Os novos explosivos criados numa fábrica militar caseira
Lviv, Ucrânia.
"Tens medo?"
"Não", respondi eu.
"Então anda, vamos
experimentar!"
Por um momento pensei que Sasha, dono de um restaurante em Lviv, me ia passar para as mãos o que ele chama de "novo cocktail molotov". Mas não. Estava apenas a convidar-me para assistir ao primeiro arremesso de uma nova bomba artesanal que ele e o amigo Olexandr tinham acabado de construir.
O conceito é o mesmo do "clássico" cocktail molotov, mas sem aquele pedaço de tecido, que serve de rastilho, a espreitar do gargalo. Em vez disso, colada à base da garrafa, há uma mecha feita com uma mistura de esferovite - é fácil de encontrar em qualquer lugar - e óleo de fritar. Uma misturadora, das que se usam nas obras, transforma a esferovite em pó e o pó com óleo numa pasta viscosa e inflamável.
Sasha parece um miúdo com um brinquedo novo. Leva a sua invenção para fora do pátio da carpintaria transformada numa fábrica de guerra. Ou melhor, de resistência. Ao lado, outro voluntário tem um extintor preparado, caso alguma coisa corra mal. Ele agarra na garrafa, cinzenta, que em tempos esteve cheia com gin que servia no restaurante, e atira-a com toda a força contra uns blocos de betão. A bomba explode de imediato e provoca uma chama que se vai alastrando à volta. Ele fica feliz. Afinal, a invenção funciona. Diz que é um objeto mais "leve" e, portanto, pode ser atirado de mais longe. Ou para mais longe, consoante a situação.
Agora que a ideia passou a projeto, o projeto a protótipo e que a experiência está feita, a linha de montagem no pátio da carpintaria vai dividir-se em duas. Uma trata dos cocktails molotov "tradicionais", a outra vai produzir em massa a invenção de Sasha.
Duzentos homens e mulheres, nem sempre todos ao mesmo tempo. Mas, quando podem, trabalham numa verdadeira linha de montagem de fabrico de bombas artesanais, os conhecidos cocktails molotov. Há uma mesa com pessoas que colocam a gasolina dentro das garrafas, outra onde se embebem as tiras de pano que vão servir de rastilho, outra ainda onde as garrafas são bem fechadas. Por entre os vários postos de trabalho da "fábrica", circulam carrinhos que transportam com todo o cuidado as garrafas de um lado para o outro. Quando está pronto, o cocktail é envolto em plástico, colocado em grades e armazenado. Mal seja possível, as 3200 bombas artesanais que já estão prontas vão seguir para Kiev. É na capital que toda a ajuda faz falta, para evitar a captura da cidade pelo exército russo.
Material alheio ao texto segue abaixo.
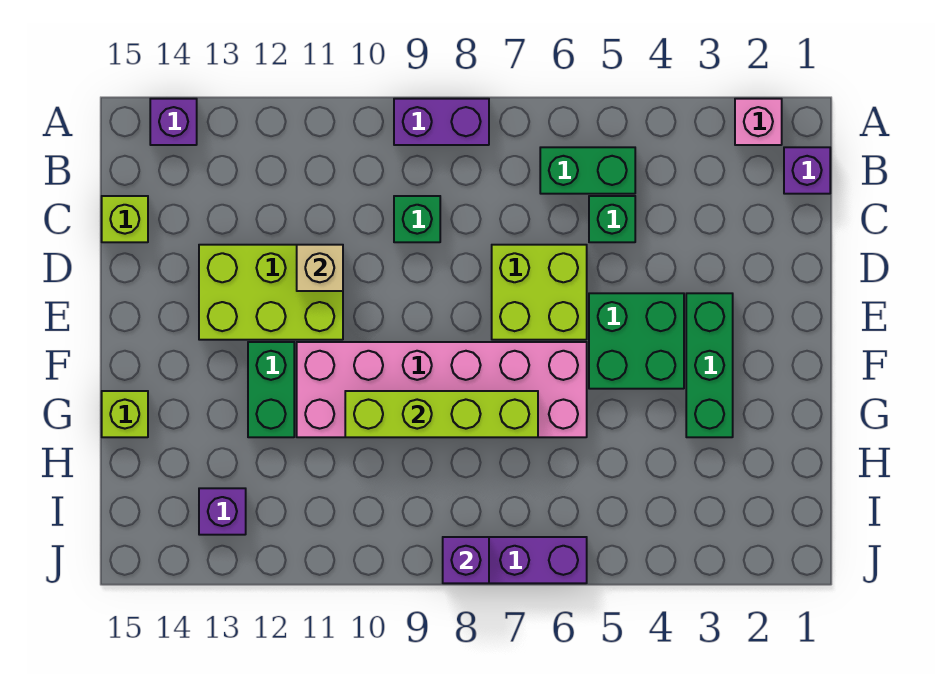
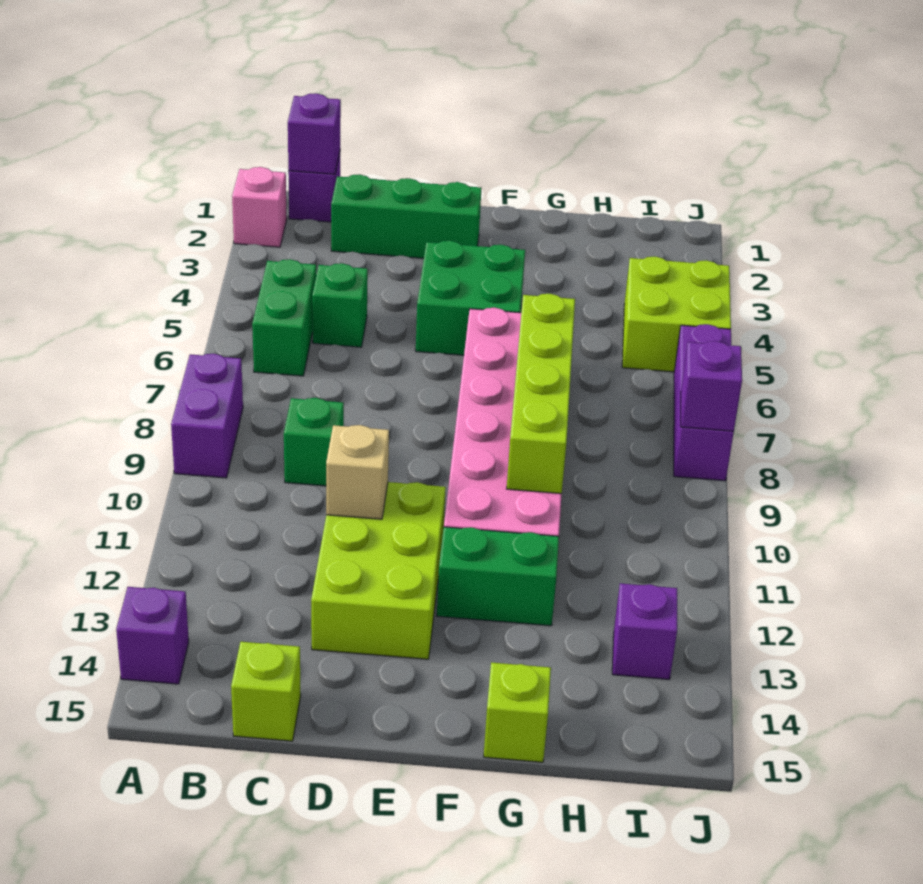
none -> purple 1x1 brick [288,93,341,174]
lime 2x2 brick [492,245,587,340] -> lime 2x2 brick moved to [622,256,731,372]
green 1x3 brick [686,293,733,437] -> green 1x3 brick moved to [331,175,481,258]

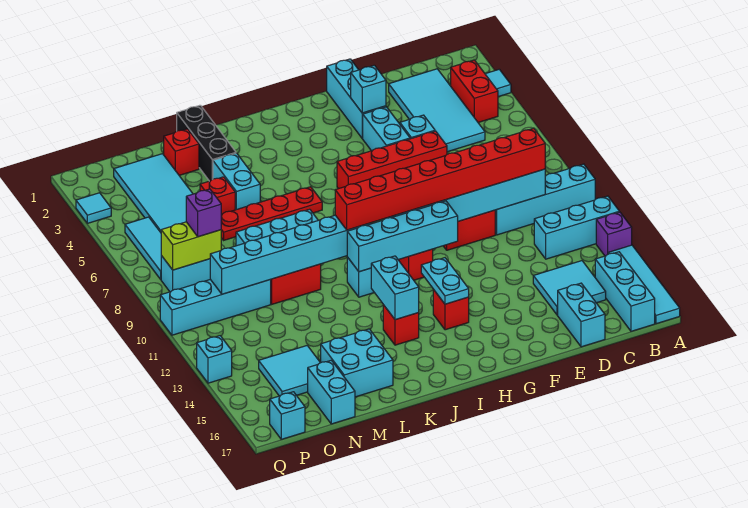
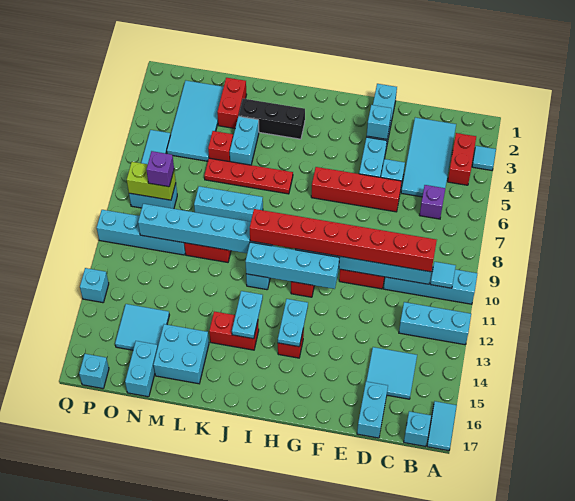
purple 1x1 brick [596,212,632,256] -> purple 1x1 brick moved to [420,185,445,219]
cyan 1x4 tile [608,245,680,324] -> cyan 1x2 tile [427,401,457,451]
cyan 1x3 brick [595,252,655,331] -> cyan 1x1 brick [404,411,431,447]
cyan 1x2 brick [371,256,419,320] -> cyan 1x2 plate [232,291,263,339]
red 1x1 brick [383,305,419,345] -> red 1x2 brick [209,312,259,350]
black 1x3 brick [177,105,236,181] -> black 1x3 brick turned to [238,99,305,139]
red 1x1 brick [163,129,199,175] -> red 1x2 brick [217,78,247,128]
cyan 1x1 tile [76,193,111,223] -> cyan 1x1 tile moved to [430,262,456,288]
Mila Yaroshevich trabalha na Rádio Galícia - não, não tem nada que ver com a Galiza, em Espanha, é o nome de uma antiga região autónoma, que começava em Cracóvia, na Polónia, e que se estendia até à parte ocidental da agora Ucrânia - e escreve livros para crianças. Educar e cuidar dos três filhos dá-lhe material suficiente para as suas histórias. "O meu irmão pediu-me ajuda e, como sou boa irmã, aqui estou", explica, a rir-se. Ela coordena uma grande parte do trabalho desta linha de montagem, para que nada falhe. "É o que posso fazer, ajudar." As bombas artesanais, como farão para as colocar em Kiev, a quase 500 quilómetros de distância? "Vão nas malas de carros particulares, para não levantar suspeitas". Hão de lá chegar.
A carpintaria continua a funcionar, mas agora apenas produz, em massa, camas rudimentares para utilizar nos abrigos e nos centros de deslocados. Uma tábua em contraplacado, quatro pernas, está pronta. Noutra zona, um homem, sem parar, transforma tiras de metal numa espécie de ganchos gigantes, pontiagudos. Servirão para colocar na estrada e impedir os camiões do exército russo de avançar. Tudo feito a um ritmo alucinante, sem um queixume, uma lamúria, um reparo.
"Isto é a resistência, nós vamos vencer." Mila, tal como os outros todos, acredita que este esforço de guerra vai valer a pena, na luta por uma Ucrânia livre, independente e democrática.
Olexandr levanta a mão direita, punho cerrado, "Glória à Ucrânia!"
Despede-se, volta ao trabalho, ele e Sasha terão agora de ensinar como se fazem os novos cocktails, quem sabe se virão a chamar-se Sasha.